Others feel the same way, as STATE OF FEAR was widely denounced by scientists.  Here’s a quote from the Natural Resources Defense Council: “Hundreds of scientists—including from the National Academy of Sciences, the American Geophysical Union and the Intergovernmental Panel on Climate Change—have spent years considering the very challenges raised in Crichton’s book in the process of coming to a consensus that global warming is underway and caused by humans.”  Here’s another quote, this one from NASA research scientist James Hansen: “Crichton writes fiction and seems to make things up as he goes along.  He doesn’t seem to have the foggiest notion about the science he writes about.”

It’s interesting to note that despite the denials of Crichton and others, the dire predictions of most environmentalists appear to be coming true.  The NRDC again: “Expert concerns about global warming are growing steadily, as more and more evidence pours in supporting the conclusion that heat-trapping pollution—from fossil fuels and other sources—is warming the planet at an unprecedented rate.”  I’ll take the argument even farther: it’s a fact that many cancers are due to environmental factors, meaning Crichton’s life could possibly have been saved had he listened more closely to environmentalists!
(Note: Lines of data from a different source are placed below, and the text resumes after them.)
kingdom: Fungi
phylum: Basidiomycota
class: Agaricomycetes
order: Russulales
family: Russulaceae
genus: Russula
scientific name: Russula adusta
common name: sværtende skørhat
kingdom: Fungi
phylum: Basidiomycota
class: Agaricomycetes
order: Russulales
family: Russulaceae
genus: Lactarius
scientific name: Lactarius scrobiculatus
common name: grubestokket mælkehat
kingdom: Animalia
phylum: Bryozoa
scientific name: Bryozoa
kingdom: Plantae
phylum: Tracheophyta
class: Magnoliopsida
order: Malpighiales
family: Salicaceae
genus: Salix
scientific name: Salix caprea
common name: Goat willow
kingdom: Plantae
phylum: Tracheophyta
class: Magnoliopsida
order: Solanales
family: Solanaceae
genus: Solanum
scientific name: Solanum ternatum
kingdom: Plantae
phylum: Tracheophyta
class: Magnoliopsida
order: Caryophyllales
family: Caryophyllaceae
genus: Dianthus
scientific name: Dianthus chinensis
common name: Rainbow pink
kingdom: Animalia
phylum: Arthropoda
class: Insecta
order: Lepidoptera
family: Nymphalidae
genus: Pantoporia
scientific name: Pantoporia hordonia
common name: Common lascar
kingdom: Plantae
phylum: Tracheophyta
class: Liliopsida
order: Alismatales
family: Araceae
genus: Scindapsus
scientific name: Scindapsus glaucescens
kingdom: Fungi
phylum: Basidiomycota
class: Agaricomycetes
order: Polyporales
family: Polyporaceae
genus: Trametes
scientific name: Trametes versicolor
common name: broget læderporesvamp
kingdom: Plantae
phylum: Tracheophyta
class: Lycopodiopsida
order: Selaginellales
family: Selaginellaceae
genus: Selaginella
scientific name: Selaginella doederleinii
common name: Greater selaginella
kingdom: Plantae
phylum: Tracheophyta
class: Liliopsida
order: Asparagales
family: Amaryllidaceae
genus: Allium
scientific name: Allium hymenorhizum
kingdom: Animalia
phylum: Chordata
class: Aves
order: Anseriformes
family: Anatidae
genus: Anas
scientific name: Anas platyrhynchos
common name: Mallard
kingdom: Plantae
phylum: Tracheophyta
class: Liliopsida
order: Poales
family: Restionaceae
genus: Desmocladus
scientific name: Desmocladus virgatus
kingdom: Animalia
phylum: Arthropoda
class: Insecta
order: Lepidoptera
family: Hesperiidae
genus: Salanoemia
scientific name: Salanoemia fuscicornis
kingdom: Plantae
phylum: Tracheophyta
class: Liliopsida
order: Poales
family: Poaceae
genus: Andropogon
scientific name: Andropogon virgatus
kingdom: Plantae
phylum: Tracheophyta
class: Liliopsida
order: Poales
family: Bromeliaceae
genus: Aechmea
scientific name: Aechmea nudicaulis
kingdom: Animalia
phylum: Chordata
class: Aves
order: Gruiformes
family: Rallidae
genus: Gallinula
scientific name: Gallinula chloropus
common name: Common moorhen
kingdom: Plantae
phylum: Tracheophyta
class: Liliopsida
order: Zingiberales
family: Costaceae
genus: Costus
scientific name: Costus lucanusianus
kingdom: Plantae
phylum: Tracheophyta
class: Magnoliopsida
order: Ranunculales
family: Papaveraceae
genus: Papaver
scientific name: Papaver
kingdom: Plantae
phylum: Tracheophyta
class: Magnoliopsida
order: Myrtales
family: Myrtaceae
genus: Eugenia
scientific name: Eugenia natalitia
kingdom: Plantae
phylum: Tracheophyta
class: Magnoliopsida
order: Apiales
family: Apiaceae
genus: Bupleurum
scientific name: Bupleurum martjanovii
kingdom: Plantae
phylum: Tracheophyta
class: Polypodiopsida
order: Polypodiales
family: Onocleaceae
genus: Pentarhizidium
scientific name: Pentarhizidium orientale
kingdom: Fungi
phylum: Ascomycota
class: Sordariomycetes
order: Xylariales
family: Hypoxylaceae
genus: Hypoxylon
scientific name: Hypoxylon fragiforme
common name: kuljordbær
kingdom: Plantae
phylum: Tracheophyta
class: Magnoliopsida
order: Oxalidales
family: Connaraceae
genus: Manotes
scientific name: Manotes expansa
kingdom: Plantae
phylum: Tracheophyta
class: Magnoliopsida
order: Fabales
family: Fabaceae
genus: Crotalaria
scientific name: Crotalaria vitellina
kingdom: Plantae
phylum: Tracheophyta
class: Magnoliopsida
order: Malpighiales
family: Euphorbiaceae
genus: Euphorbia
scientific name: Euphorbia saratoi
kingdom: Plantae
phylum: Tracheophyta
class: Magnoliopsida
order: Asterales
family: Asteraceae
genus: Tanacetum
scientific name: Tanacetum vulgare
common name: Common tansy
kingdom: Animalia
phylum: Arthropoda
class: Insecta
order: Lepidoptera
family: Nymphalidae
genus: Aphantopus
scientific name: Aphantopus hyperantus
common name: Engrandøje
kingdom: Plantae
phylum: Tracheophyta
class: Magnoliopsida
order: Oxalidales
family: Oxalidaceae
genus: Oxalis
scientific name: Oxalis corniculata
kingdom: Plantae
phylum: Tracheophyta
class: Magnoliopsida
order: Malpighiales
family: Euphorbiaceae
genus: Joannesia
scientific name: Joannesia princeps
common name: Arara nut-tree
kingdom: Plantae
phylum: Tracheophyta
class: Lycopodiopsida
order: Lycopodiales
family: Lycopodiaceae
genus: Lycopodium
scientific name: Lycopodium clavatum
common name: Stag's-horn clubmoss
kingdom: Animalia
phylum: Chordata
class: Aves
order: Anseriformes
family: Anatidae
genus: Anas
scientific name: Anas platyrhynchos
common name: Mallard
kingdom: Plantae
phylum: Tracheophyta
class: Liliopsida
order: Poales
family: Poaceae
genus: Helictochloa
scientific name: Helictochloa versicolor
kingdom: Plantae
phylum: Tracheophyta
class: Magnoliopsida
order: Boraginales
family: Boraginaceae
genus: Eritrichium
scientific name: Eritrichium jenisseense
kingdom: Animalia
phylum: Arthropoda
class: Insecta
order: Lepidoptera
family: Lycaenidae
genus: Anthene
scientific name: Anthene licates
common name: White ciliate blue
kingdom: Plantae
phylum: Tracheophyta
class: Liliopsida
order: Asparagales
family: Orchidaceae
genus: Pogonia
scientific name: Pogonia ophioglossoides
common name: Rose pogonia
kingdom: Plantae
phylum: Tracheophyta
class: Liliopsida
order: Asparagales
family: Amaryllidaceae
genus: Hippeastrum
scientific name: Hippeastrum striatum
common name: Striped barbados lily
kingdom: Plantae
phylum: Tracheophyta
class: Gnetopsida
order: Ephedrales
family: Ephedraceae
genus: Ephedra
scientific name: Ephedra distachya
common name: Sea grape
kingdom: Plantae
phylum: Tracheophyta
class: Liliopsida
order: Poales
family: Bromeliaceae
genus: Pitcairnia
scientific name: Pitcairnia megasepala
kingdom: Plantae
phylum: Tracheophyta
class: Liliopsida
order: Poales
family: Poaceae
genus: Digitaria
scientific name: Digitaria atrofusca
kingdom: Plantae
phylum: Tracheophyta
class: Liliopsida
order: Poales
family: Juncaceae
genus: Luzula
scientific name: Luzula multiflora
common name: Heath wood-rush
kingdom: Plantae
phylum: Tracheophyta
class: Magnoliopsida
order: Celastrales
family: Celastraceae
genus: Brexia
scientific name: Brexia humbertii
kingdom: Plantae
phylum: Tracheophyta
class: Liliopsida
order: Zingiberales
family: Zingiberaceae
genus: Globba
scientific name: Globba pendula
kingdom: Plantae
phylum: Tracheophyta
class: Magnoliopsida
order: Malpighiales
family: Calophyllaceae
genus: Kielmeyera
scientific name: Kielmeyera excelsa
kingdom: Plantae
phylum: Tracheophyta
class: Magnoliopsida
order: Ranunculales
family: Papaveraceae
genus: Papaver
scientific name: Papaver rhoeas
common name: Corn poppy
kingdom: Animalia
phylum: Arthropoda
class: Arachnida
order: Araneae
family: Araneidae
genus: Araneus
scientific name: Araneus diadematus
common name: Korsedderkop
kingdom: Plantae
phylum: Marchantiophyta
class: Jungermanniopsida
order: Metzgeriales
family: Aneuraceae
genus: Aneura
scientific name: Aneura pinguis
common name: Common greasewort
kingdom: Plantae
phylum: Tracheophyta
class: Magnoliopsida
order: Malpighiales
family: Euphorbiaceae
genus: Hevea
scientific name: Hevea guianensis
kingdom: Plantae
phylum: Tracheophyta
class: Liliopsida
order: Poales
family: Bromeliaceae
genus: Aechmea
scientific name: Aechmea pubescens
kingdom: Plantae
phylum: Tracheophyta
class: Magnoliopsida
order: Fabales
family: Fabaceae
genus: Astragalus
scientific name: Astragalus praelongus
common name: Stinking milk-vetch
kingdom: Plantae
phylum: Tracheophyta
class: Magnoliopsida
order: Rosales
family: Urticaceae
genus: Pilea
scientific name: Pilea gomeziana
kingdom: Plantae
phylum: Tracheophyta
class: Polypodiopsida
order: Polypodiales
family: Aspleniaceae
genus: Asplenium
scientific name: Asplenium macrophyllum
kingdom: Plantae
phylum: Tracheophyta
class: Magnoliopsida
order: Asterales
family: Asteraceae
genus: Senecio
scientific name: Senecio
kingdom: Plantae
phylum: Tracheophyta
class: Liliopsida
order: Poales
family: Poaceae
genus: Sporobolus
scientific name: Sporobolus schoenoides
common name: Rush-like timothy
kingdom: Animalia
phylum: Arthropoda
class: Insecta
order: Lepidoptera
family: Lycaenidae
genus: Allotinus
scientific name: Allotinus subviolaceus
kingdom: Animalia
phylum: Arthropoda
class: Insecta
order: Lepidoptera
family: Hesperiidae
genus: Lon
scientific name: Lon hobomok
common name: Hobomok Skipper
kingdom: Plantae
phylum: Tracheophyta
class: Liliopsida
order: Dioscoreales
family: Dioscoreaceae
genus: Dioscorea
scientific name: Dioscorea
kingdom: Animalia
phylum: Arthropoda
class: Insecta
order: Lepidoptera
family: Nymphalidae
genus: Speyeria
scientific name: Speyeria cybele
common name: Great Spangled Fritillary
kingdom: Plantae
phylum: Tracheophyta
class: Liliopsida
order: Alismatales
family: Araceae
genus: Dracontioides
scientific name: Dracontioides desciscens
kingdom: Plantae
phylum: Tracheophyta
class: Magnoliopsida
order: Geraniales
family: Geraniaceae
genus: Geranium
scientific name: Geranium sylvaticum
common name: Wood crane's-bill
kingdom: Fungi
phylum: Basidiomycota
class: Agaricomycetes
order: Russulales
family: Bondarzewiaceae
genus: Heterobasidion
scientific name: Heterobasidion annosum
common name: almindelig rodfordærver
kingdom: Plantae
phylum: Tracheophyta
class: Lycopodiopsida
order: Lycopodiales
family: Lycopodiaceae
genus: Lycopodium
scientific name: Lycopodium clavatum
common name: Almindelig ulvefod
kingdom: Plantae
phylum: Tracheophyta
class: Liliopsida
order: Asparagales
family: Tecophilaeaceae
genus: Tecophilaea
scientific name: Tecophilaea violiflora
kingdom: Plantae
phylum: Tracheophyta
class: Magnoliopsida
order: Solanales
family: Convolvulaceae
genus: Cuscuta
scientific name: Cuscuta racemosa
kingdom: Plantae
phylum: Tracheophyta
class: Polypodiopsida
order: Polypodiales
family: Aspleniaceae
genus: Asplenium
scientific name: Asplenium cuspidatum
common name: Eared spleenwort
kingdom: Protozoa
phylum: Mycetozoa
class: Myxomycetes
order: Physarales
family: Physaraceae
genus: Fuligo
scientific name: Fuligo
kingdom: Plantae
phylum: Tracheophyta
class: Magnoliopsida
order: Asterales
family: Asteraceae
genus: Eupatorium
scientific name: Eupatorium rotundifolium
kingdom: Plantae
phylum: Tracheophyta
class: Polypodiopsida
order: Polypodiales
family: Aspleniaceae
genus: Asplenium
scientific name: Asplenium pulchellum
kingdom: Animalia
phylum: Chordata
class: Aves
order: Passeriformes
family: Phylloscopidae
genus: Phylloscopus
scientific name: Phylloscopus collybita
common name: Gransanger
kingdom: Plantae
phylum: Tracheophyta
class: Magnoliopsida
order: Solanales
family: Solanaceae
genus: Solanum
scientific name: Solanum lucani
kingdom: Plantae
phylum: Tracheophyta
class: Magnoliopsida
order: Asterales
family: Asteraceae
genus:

STATE OF FEAR was also guilty of a very bad habit Crichton developed in his final years: creating thinly veiled fictional portrayals of actual people he disagreed with and casting them as villains.  Quite a few real life environmental figures are referenced in the novel, while in Crichton’s final book NEXT (which is said to make STATE OF FEAR look like WAR AND PEACE quality-wise) one of his critics is fictionalized as a child molester.  Classy!

I know many of you are going to argue that I focus overmuch on Crichton’s final novels and not nearly enough on his earlier, better ones.  Perhaps.  But the bottom line is that THE ANDROMEDA STRAIN, EATERS OF THE DEAD and JURASSIC PARK remain impacting works, but so do RISING SUN, DISCLOSURE and STATE OF FEAR, for better or (I think) worse.